What you are asked to do: Repeat exactly the lines that begin at the one containing "X69340000Y-45445000D03*" and end at the final line of the records; include no pictures and nothing else.

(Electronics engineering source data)
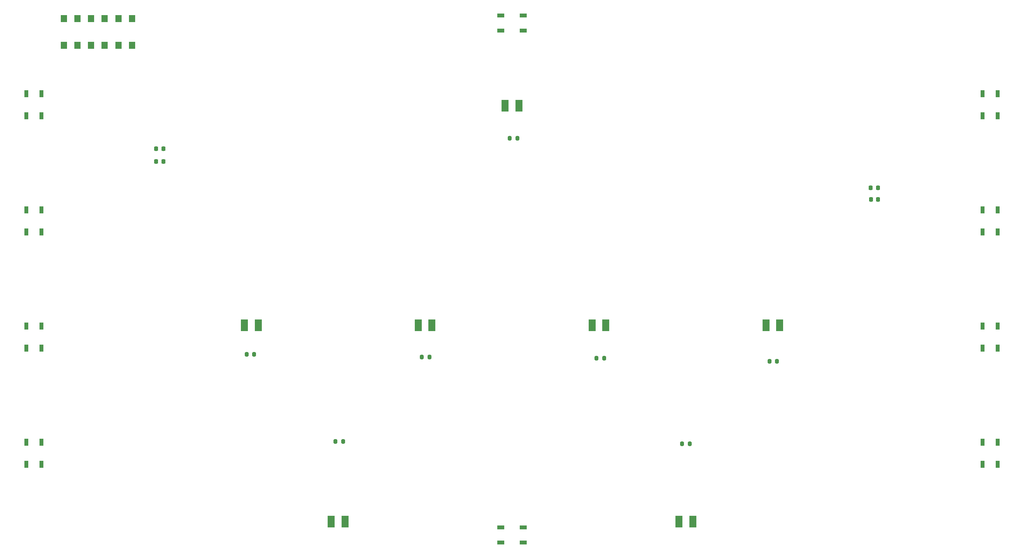
<source format=gtp>
G04 #@! TF.GenerationSoftware,KiCad,Pcbnew,7.0.8*
G04 #@! TF.CreationDate,2023-11-04T04:32:00-07:00*
G04 #@! TF.ProjectId,picovoltexv2,7069636f-766f-46c7-9465-7876322e6b69,rev?*
G04 #@! TF.SameCoordinates,Original*
G04 #@! TF.FileFunction,Paste,Top*
G04 #@! TF.FilePolarity,Positive*
%FSLAX46Y46*%
G04 Gerber Fmt 4.6, Leading zero omitted, Abs format (unit mm)*
G04 Created by KiCad (PCBNEW 7.0.8) date 2023-11-04 04:32:00*
%MOMM*%
%LPD*%
G01*
G04 APERTURE LIST*
G04 Aperture macros list*
%AMRoundRect*
0 Rectangle with rounded corners*
0 $1 Rounding radius*
0 $2 $3 $4 $5 $6 $7 $8 $9 X,Y pos of 4 corners*
0 Add a 4 corners polygon primitive as box body*
4,1,4,$2,$3,$4,$5,$6,$7,$8,$9,$2,$3,0*
0 Add four circle primitives for the rounded corners*
1,1,$1+$1,$2,$3*
1,1,$1+$1,$4,$5*
1,1,$1+$1,$6,$7*
1,1,$1+$1,$8,$9*
0 Add four rect primitives between the rounded corners*
20,1,$1+$1,$2,$3,$4,$5,0*
20,1,$1+$1,$4,$5,$6,$7,0*
20,1,$1+$1,$6,$7,$8,$9,0*
20,1,$1+$1,$8,$9,$2,$3,0*%
G04 Aperture macros list end*
%ADD10R,0.900000X1.500000*%
%ADD11R,1.500000X0.900000*%
%ADD12RoundRect,0.200000X-0.200000X-0.275000X0.200000X-0.275000X0.200000X0.275000X-0.200000X0.275000X0*%
%ADD13RoundRect,0.200000X0.200000X0.275000X-0.200000X0.275000X-0.200000X-0.275000X0.200000X-0.275000X0*%
%ADD14R,1.500000X2.600000*%
%ADD15R,1.400000X1.650000*%
%ADD16RoundRect,0.225000X0.225000X0.250000X-0.225000X0.250000X-0.225000X-0.250000X0.225000X-0.250000X0*%
%ADD17RoundRect,0.225000X-0.225000X-0.250000X0.225000X-0.250000X0.225000X0.250000X-0.225000X0.250000X0*%
G04 APERTURE END LIST*
D10*
X46250000Y-60870000D03*
X49550000Y-60870000D03*
X49550000Y-55970000D03*
X46250000Y-55970000D03*
X46250000Y-86270000D03*
X49550000Y-86270000D03*
X49550000Y-81370000D03*
X46250000Y-81370000D03*
X46250000Y-111670000D03*
X49550000Y-111670000D03*
X49550000Y-106770000D03*
X46250000Y-106770000D03*
X46250000Y-137070000D03*
X49550000Y-137070000D03*
X49550000Y-132170000D03*
X46250000Y-132170000D03*
D11*
X154850000Y-154170000D03*
X154850000Y-150870000D03*
X149950000Y-150870000D03*
X149950000Y-154170000D03*
D10*
X258550000Y-132170000D03*
X255250000Y-132170000D03*
X255250000Y-137070000D03*
X258550000Y-137070000D03*
X258550000Y-106770000D03*
X255250000Y-106770000D03*
X255250000Y-111670000D03*
X258550000Y-111670000D03*
X258550000Y-81370000D03*
X255250000Y-81370000D03*
X255250000Y-86270000D03*
X258550000Y-86270000D03*
X258550000Y-55970000D03*
X255250000Y-55970000D03*
X255250000Y-60870000D03*
X258550000Y-60870000D03*
D11*
X149950000Y-38870000D03*
X149950000Y-42170000D03*
X154850000Y-42170000D03*
X154850000Y-38870000D03*
D12*
X94375000Y-113020000D03*
X96025000Y-113020000D03*
D13*
X153570000Y-65720000D03*
X151920000Y-65720000D03*
X172545000Y-113820000D03*
X170895000Y-113820000D03*
D14*
X188900000Y-149600000D03*
X191900000Y-149600000D03*
D15*
X54400000Y-45445000D03*
X54400000Y-39595000D03*
X57400000Y-45445000D03*
X57400000Y-39595000D03*
D16*
X232450000Y-79120000D03*
X230900000Y-79120000D03*
D14*
X169900000Y-106600000D03*
X172900000Y-106600000D03*
X112900000Y-149600000D03*
X115900000Y-149600000D03*
D16*
X76175000Y-70820000D03*
X74625000Y-70820000D03*
D13*
X115470000Y-132020000D03*
X113820000Y-132020000D03*
X134345000Y-113620000D03*
X132695000Y-113620000D03*
D14*
X150900000Y-58600000D03*
X153900000Y-58600000D03*
D15*
X60370000Y-45445000D03*
X60370000Y-39595000D03*
X63370000Y-45445000D03*
X63370000Y-39595000D03*
D13*
X191245000Y-132520000D03*
X189595000Y-132520000D03*
D15*
X66340000Y-45445000D03*
X66340000Y-39595000D03*
X69340000Y-45445000D03*
X69340000Y-39595000D03*
D13*
X210325000Y-114520000D03*
X208675000Y-114520000D03*
D16*
X232375000Y-76620000D03*
X230825000Y-76620000D03*
D14*
X131900000Y-106600000D03*
X134900000Y-106600000D03*
D17*
X74625000Y-68020000D03*
X76175000Y-68020000D03*
D14*
X207900000Y-106600000D03*
X210900000Y-106600000D03*
X93900000Y-106600000D03*
X96900000Y-106600000D03*
M02*

</source>
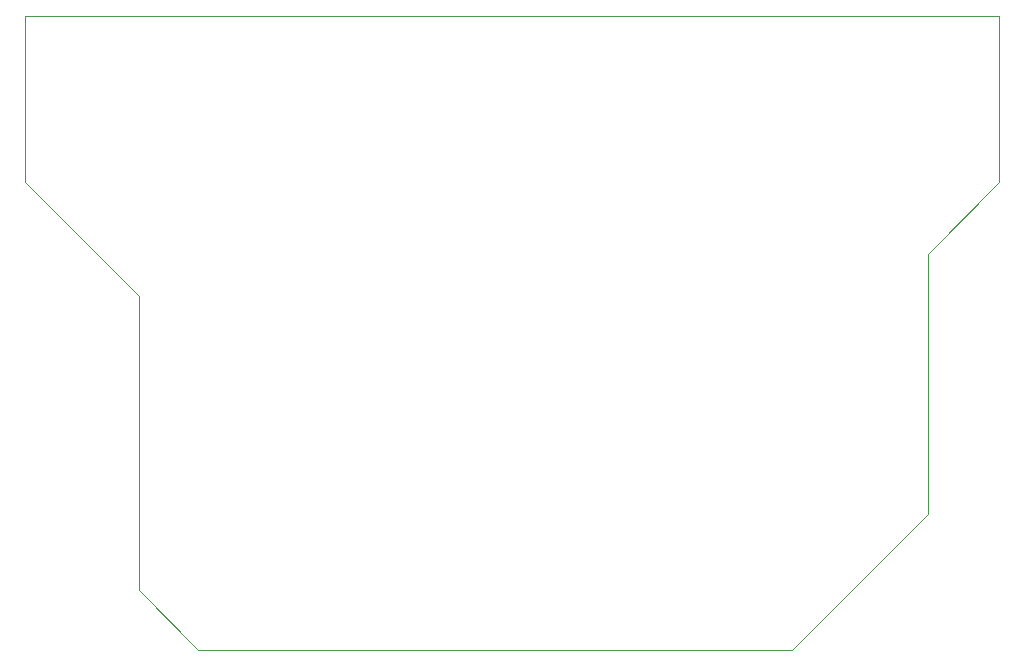
<source format=gbr>
%TF.GenerationSoftware,KiCad,Pcbnew,(6.0.2)*%
%TF.CreationDate,2022-04-05T12:16:13-06:00*%
%TF.ProjectId,Centronics50_F4Lite_THTV1,43656e74-726f-46e6-9963-7335305f4634,rev?*%
%TF.SameCoordinates,Original*%
%TF.FileFunction,Profile,NP*%
%FSLAX46Y46*%
G04 Gerber Fmt 4.6, Leading zero omitted, Abs format (unit mm)*
G04 Created by KiCad (PCBNEW (6.0.2)) date 2022-04-05 12:16:13*
%MOMM*%
%LPD*%
G01*
G04 APERTURE LIST*
%TA.AperFunction,Profile*%
%ADD10C,0.100000*%
%TD*%
G04 APERTURE END LIST*
D10*
X171394640Y-49974500D02*
X171394640Y-72001380D01*
X177450000Y-43919140D02*
X171394640Y-49974500D01*
X159910780Y-83487260D02*
X171394640Y-72001380D01*
X109651800Y-83487260D02*
X159910780Y-83487260D01*
X104612440Y-78447900D02*
X109651800Y-83487260D01*
X104612440Y-53576740D02*
X104612440Y-78447900D01*
X94965000Y-43929300D02*
X104612440Y-53576740D01*
X94965000Y-29883100D02*
X94965000Y-43929300D01*
X177450000Y-29883100D02*
X177450000Y-43919140D01*
X177450000Y-29883100D02*
X94965000Y-29883100D01*
M02*

</source>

Response to this task:
X69340000Y-45445000D03*
X69340000Y-39595000D03*
D13*
X210325000Y-114520000D03*
X208675000Y-114520000D03*
D16*
X232375000Y-76620000D03*
X230825000Y-76620000D03*
D14*
X131900000Y-106600000D03*
X134900000Y-106600000D03*
D17*
X74625000Y-68020000D03*
X76175000Y-68020000D03*
D14*
X207900000Y-106600000D03*
X210900000Y-106600000D03*
X93900000Y-106600000D03*
X96900000Y-106600000D03*
M02*

</source>
<source format=gbr>
%TF.GenerationSoftware,KiCad,Pcbnew,(6.0.2)*%
%TF.CreationDate,2022-04-05T12:16:13-06:00*%
%TF.ProjectId,Centronics50_F4Lite_THTV1,43656e74-726f-46e6-9963-7335305f4634,rev?*%
%TF.SameCoordinates,Original*%
%TF.FileFunction,Profile,NP*%
%FSLAX46Y46*%
G04 Gerber Fmt 4.6, Leading zero omitted, Abs format (unit mm)*
G04 Created by KiCad (PCBNEW (6.0.2)) date 2022-04-05 12:16:13*
%MOMM*%
%LPD*%
G01*
G04 APERTURE LIST*
%TA.AperFunction,Profile*%
%ADD10C,0.100000*%
%TD*%
G04 APERTURE END LIST*
D10*
X171394640Y-49974500D02*
X171394640Y-72001380D01*
X177450000Y-43919140D02*
X171394640Y-49974500D01*
X159910780Y-83487260D02*
X171394640Y-72001380D01*
X109651800Y-83487260D02*
X159910780Y-83487260D01*
X104612440Y-78447900D02*
X109651800Y-83487260D01*
X104612440Y-53576740D02*
X104612440Y-78447900D01*
X94965000Y-43929300D02*
X104612440Y-53576740D01*
X94965000Y-29883100D02*
X94965000Y-43929300D01*
X177450000Y-29883100D02*
X177450000Y-43919140D01*
X177450000Y-29883100D02*
X94965000Y-29883100D01*
M02*

</source>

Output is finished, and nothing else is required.